Cow’s milk is meant for young calves, not humans. Calves are a “nested” animal. Nature designed them to nest quietly in the grass for long periods of time to avoid predators. Cow’s milk is high calories and fat, calves nurse infrequently and sleep for long periods. Humans on the other hand are a “carrying” species. Babies expect to be carried or held close most of the time, which facilitates frequent nursing as human breastmilk is low in calories and fat.

So, what happens when a “carrying” species drinks the milk of a “nested” species? Easy. They sleep longer. They sleep deeply. And they feed less often.

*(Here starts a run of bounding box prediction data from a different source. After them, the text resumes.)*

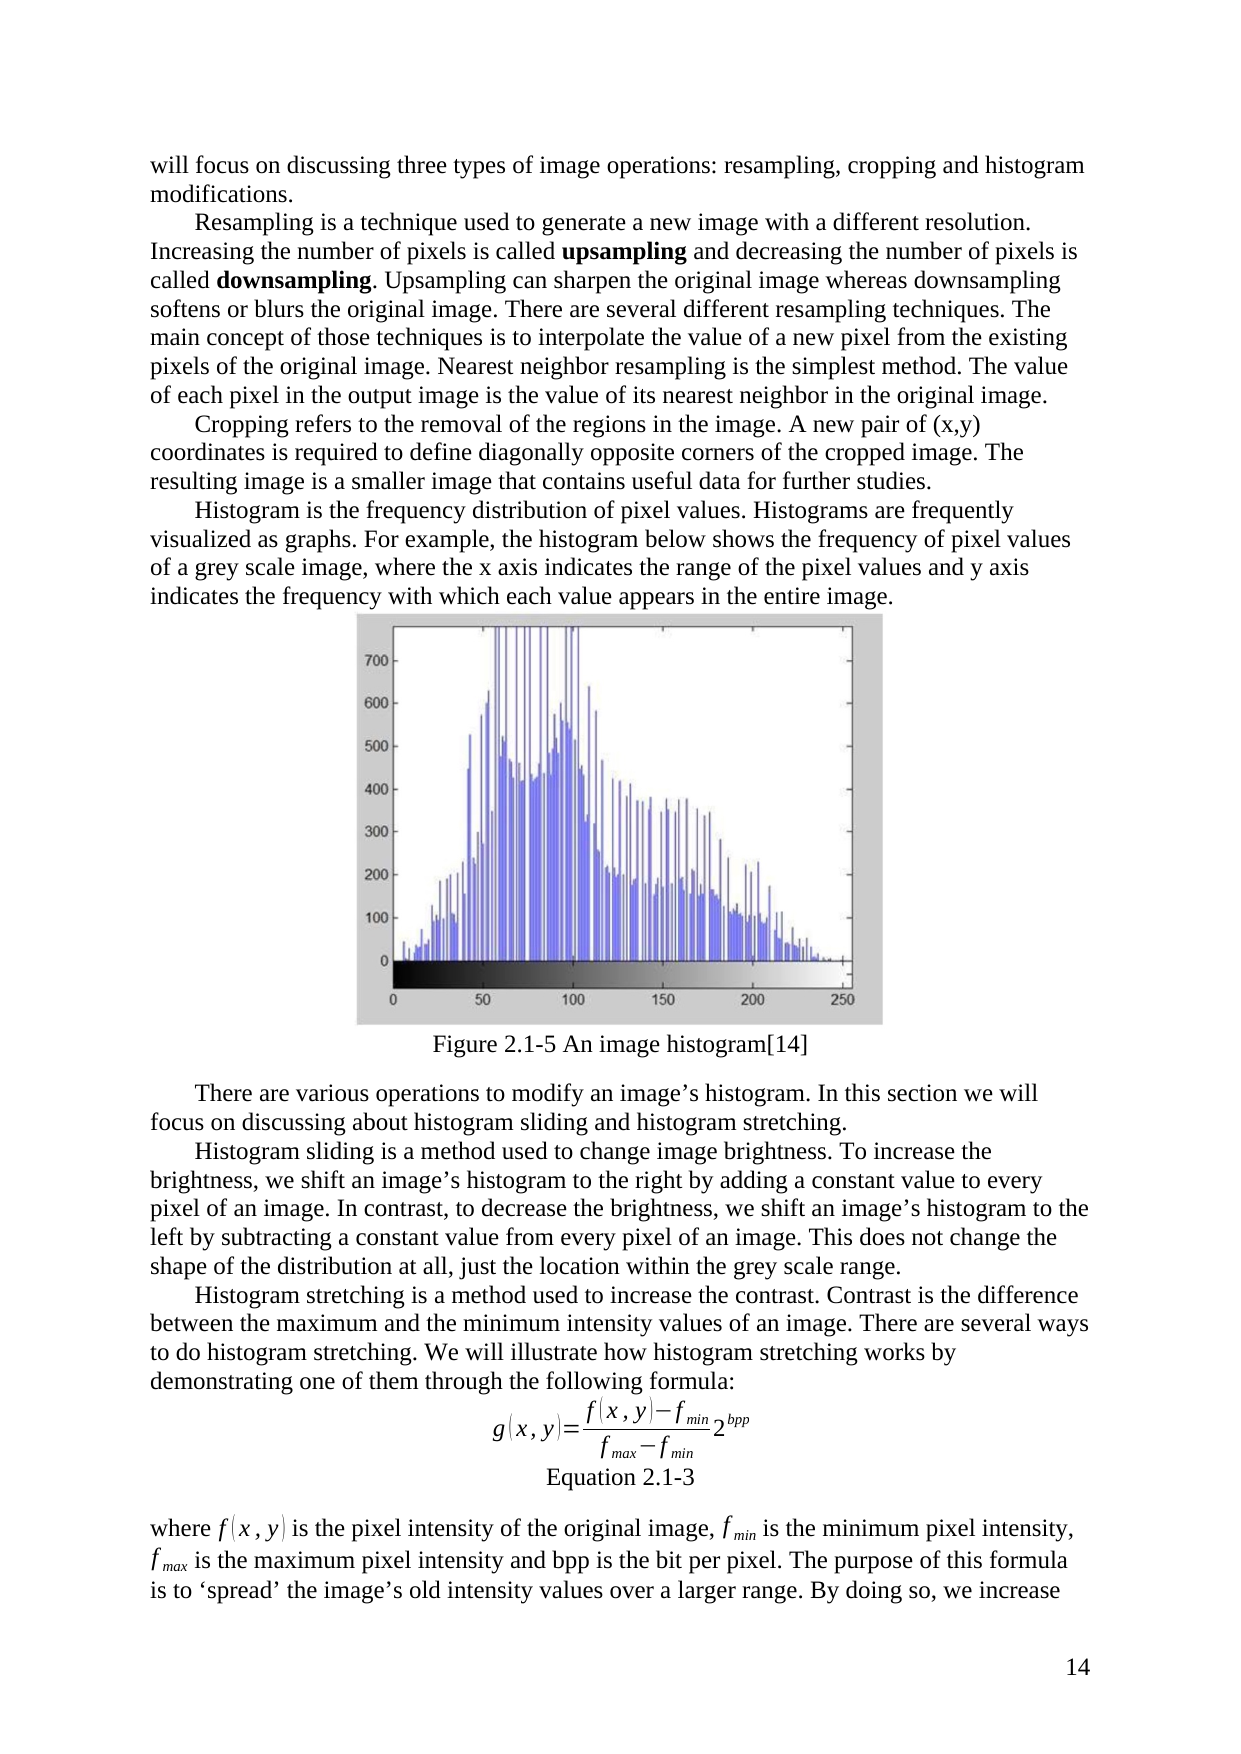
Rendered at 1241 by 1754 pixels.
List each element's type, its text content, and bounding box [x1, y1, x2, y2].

text Histogram stretching is a method used to increase the contrast. Contrast is the difference between the maximum and the minimum intensity values of an image. There are several ways to do histogram stretching. We will illustrate how histogram stretching works by demonstrating one of them through the following formula: [150, 1280, 1090, 1395]
text Equation 2.1-3 [150, 1462, 1090, 1491]
text Cropping refers to the removal of the regions in the image. A new pair of (x,y) coordinates is required to define diagonally opposite corners of the cropped image. The resulting image is a smaller image that contains useful data for further studies. [150, 409, 1090, 495]
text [150, 150, 1090, 207]
picture [353, 610, 887, 1029]
text Resampling is a technique used to generate a new image with a different resolution. Increasing the number of pixels is called upsampling and decreasing the number of pixels is called downsampling. Upsampling can sharpen the original image whereas downsampling softens or blurs the original image. There are several different resampling techniques. The main concept of those techniques is to interpolate the value of a new pixel from the existing pixels of the original image. Nearest neighbor resampling is the simplest method. The value of each pixel in the output image is the value of its nearest neighbor in the original image. [150, 207, 1090, 409]
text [150, 1512, 1090, 1603]
text Figure 2.1-5 An image histogram[14] [150, 1029, 1090, 1058]
text Histogram is the frequency distribution of pixel values. Histograms are frequently visualized as graphs. For example, the histogram below shows the frequency of pixel values of a grey scale image, where the x axis indicates the range of the pixel values and y axis indicates the frequency with which each value appears in the entire image. [150, 495, 1090, 610]
text Histogram sliding is a method used to change image brightness. To increase the brightness, we shift an image’s histogram to the right by adding a constant value to every pixel of an image. In contrast, to decrease the brightness, we shift an image’s histogram to the left by subtracting a constant value from every pixel of an image. This does not change the shape of the distribution at all, just the location within the grey scale range. [150, 1136, 1090, 1280]
text There are various operations to modify an image’s histogram. In this section we will focus on discussing about histogram sliding and histogram stretching. [150, 1078, 1090, 1136]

The introduction and aggressive marketing of formula has given parents a false expectation of what normal infant sleep looks like. Infants sleeping deeply for long periods of time is biologically abnormal and increases the likelihood of SIDS.

SO, WHICH IS SAFER? SHARED OR SOLITARY SLEEP?

The Consumer Product Safety Commission published data showing over 3 times as many crib related infant fatalities compared to adult bed accidents. If practiced intentionally by informed parents bed sharing is undeniably safer for babies than isolated crib sleeping. But, that’s a big IF.

There are many risk factors, which can make bed sharing dangerous. If either parent smokes, is obese, intoxicated or if the baby is bottle fed, bed sharing should never be practiced. But, even if you can’t share a sleep surface, many of the benefits outlined in this post can be experienced by room sharing or a sidecar arrangement. Just because bed sharing can be practiced recklessly doesn’t mean we can’t practice it safely. People can choke when eating. It doesn’t mean we stop eating, instead, we learn how to eat safely.

Hospitals and government organizations are doing families a great disservice when they issue blanket statements suggesting bed sharing is dangerous. Wouldn’t the medical profession serve families better by identifying individual risk factors and teaching parents how to share their beds responsibly?

When we inform ourselves our perspective quickly shifts. The onus should not be on science to prove what humans have been doing for millennia is safe. Rather crib manufacturers, pacifier companies and formula producers pushing a commercial agenda must prove their alternative is somehow better.

I spent three days in the hospital after my son’s birth. The sign on the wall blended into the background and nurse after nurse whispered in hushed voices they bed share at home, but the official lie they must tell is crib sleeping is best.